[Dataset entries]

=====

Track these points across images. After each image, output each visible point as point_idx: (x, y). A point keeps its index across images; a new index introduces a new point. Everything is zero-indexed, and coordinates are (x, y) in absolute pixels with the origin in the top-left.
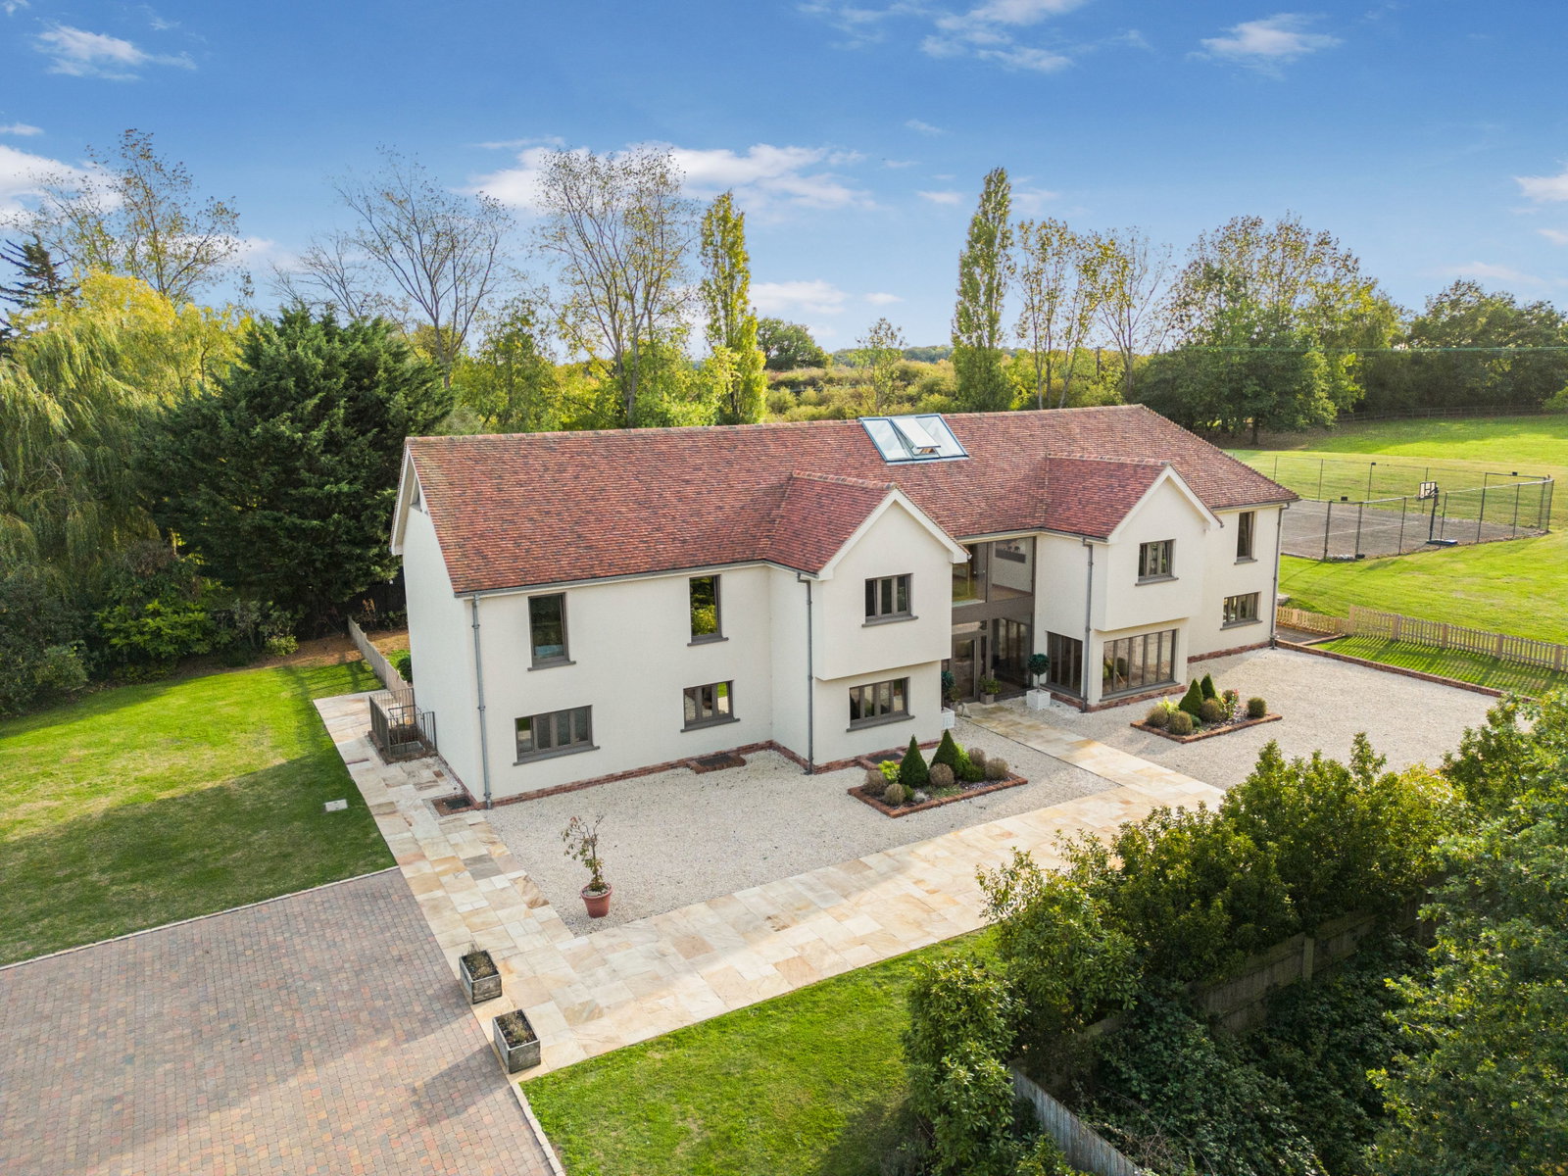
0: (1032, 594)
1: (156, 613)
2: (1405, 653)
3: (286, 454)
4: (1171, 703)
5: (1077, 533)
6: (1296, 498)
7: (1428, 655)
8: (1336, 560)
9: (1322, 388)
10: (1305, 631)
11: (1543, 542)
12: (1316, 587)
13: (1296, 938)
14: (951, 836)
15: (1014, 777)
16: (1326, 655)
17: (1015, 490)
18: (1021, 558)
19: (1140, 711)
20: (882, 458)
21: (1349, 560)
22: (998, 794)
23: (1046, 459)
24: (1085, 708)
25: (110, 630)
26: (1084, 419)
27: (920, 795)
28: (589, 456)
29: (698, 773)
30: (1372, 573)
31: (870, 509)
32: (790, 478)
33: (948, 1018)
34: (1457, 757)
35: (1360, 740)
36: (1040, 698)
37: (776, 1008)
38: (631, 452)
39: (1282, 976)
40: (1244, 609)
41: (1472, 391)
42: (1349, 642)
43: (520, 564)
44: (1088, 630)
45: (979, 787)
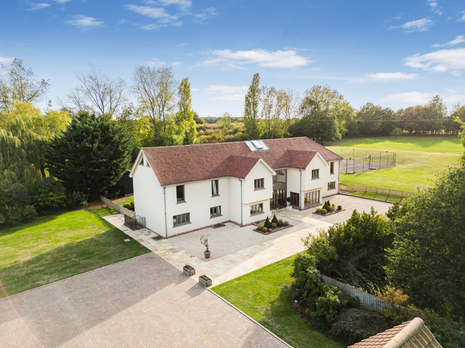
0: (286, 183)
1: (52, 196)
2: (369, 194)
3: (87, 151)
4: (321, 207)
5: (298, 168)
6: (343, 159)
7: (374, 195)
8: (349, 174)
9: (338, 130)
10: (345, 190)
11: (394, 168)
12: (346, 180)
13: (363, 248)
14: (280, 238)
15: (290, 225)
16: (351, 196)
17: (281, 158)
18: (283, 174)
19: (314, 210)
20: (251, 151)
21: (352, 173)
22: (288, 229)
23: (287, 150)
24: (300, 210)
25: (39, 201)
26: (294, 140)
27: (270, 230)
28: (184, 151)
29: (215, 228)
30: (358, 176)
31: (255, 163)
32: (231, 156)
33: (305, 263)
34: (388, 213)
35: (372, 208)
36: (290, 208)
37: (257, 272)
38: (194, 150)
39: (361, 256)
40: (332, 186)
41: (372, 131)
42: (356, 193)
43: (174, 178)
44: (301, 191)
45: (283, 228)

=====

## What to work on:
Set down exactly, and only, the lines from the one containing "27: (920, 795)" through the last line of the entries. Pictures do not belong in the copy.

## Result of the exercise:
27: (920, 795)
28: (589, 456)
29: (698, 773)
30: (1372, 573)
31: (870, 509)
32: (790, 478)
33: (948, 1018)
34: (1457, 757)
35: (1360, 740)
36: (1040, 698)
37: (776, 1008)
38: (631, 452)
39: (1282, 976)
40: (1244, 609)
41: (1472, 391)
42: (1349, 642)
43: (520, 564)
44: (1088, 630)
45: (979, 787)
0: (286, 183)
1: (52, 196)
2: (369, 194)
3: (87, 151)
4: (321, 207)
5: (298, 168)
6: (343, 159)
7: (374, 195)
8: (349, 174)
9: (338, 130)
10: (345, 190)
11: (394, 168)
12: (346, 180)
13: (363, 248)
14: (280, 238)
15: (290, 225)
16: (351, 196)
17: (281, 158)
18: (283, 174)
19: (314, 210)
20: (251, 151)
21: (352, 173)
22: (288, 229)
23: (287, 150)
24: (300, 210)
25: (39, 201)
26: (294, 140)
27: (270, 230)
28: (184, 151)
29: (215, 228)
30: (358, 176)
31: (255, 163)
32: (231, 156)
33: (305, 263)
34: (388, 213)
35: (372, 208)
36: (290, 208)
37: (257, 272)
38: (194, 150)
39: (361, 256)
40: (332, 186)
41: (372, 131)
42: (356, 193)
43: (174, 178)
44: (301, 191)
45: (283, 228)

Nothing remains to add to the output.